Action demandée: Recopiez mot pour mot le passage du texte sur la réforme de l’école qui commence aux mots « Mise en ligne: 20 » et s’arrête après « et la formation. ».

Texte de l’exercice:

★ ★ ★ ★

Est-ce possible de réformer l’école ?

Mise en ligne: 20 mai 2016

Le temps des hommes politiques n’est pas le temps de l’école, par Seydou Sarr

Le changement de pratiques pédagogiques est une opération complexe qui s’inscrit dans la durée et, dans beaucoup de pays, les politiques de réforme de l’école connaissent plus souvent des échecs que des succès. Vincent Dupriez, professeur et chercheur à l’UCL, a expliqué son point de vue sur le sujet, au cours d’une rencontre organisée fin octobre dernier par le Groupe interdisciplinaire de recherche sur la socialisation, l’éducation et la formation.

Faut-il réformer l’école ? Si oui, quelles solutions proposer et quelles démarches privilégier, entre changer le mode de gouvernance de l’école ou miser sur des outils et solutions technologiques ? Ou plutôt donner priorité à la formation et aux acteurs de terrain que sont les enseignants ? S’appuyant sur des arguments développés dans son dernier livre, Vincent Dupriez explique différentes logiques et expériences qui montrent les difficultés dans la mise en œuvre d’une réforme pédagogique.

★ ★ ★ ★

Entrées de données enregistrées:
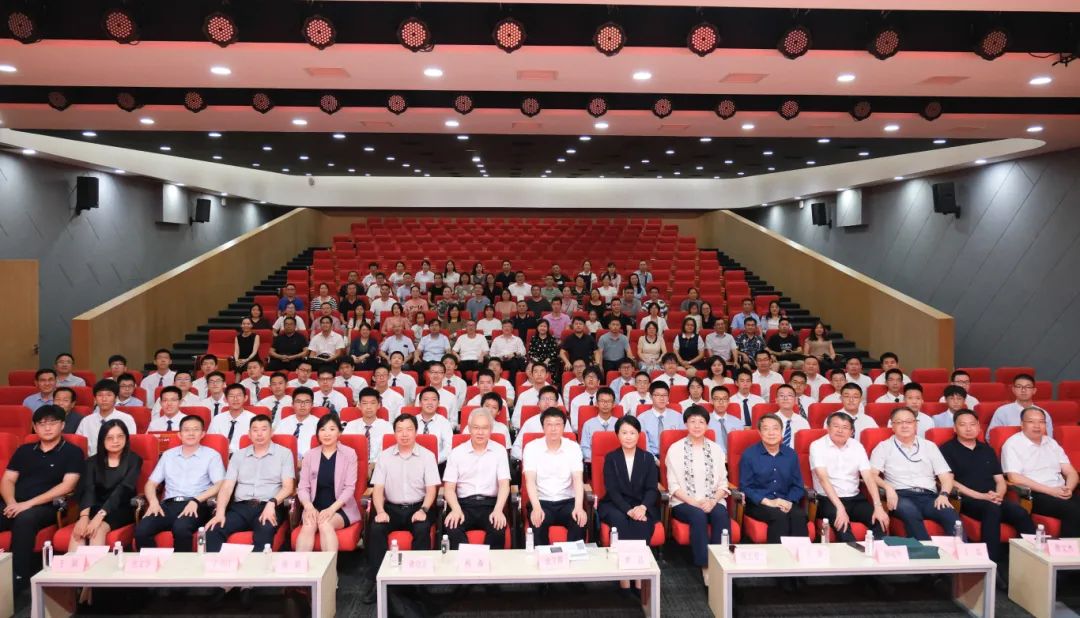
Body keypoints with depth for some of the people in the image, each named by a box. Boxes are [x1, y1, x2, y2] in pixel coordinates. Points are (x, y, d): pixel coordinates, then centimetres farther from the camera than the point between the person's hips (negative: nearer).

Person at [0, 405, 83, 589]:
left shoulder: (72, 452, 5)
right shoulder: (24, 450, 21)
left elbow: (67, 485, -6)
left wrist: (29, 503, -14)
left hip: (46, 508, -4)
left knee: (24, 519, -37)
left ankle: (19, 579, -30)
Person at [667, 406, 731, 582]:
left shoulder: (716, 449, 11)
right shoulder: (675, 449, 3)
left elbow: (723, 483, 8)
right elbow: (673, 485, -2)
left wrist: (713, 501, -11)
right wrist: (694, 502, -15)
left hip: (712, 502, 2)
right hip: (684, 503, -2)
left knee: (721, 515, -31)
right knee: (698, 515, -34)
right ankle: (705, 566, -28)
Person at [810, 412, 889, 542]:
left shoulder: (857, 446, 7)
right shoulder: (817, 446, -7)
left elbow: (868, 477, -2)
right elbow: (823, 478, -18)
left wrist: (878, 506, -18)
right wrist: (840, 508, -30)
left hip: (855, 499, 5)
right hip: (829, 500, -4)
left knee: (881, 520, -22)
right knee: (841, 523, -35)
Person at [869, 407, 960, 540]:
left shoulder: (929, 446, 21)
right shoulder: (884, 447, 13)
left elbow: (946, 475, 14)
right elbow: (872, 475, 2)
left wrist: (944, 494, -6)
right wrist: (887, 487, -18)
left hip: (929, 496, 3)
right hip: (901, 496, -3)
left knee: (952, 516, -30)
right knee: (910, 512, -38)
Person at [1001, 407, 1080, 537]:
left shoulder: (1051, 443, 19)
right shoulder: (1012, 444, -2)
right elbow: (1015, 478, -12)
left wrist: (1068, 488, -9)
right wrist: (1050, 490, -16)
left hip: (1060, 493, 6)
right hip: (1034, 495, -6)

★ ★ ★ ★

Solution rédigée:
Mise en ligne: 20 mai 2016

Le temps des hommes politiques n’est pas le temps de l’école, par Seydou Sarr

Le changement de pratiques pédagogiques est une opération complexe qui s’inscrit dans la durée et, dans beaucoup de pays, les politiques de réforme de l’école connaissent plus souvent des échecs que des succès. Vincent Dupriez, professeur et chercheur à l’UCL, a expliqué son point de vue sur le sujet, au cours d’une rencontre organisée fin octobre dernier par le Groupe interdisciplinaire de recherche sur la socialisation, l’éducation et la formation.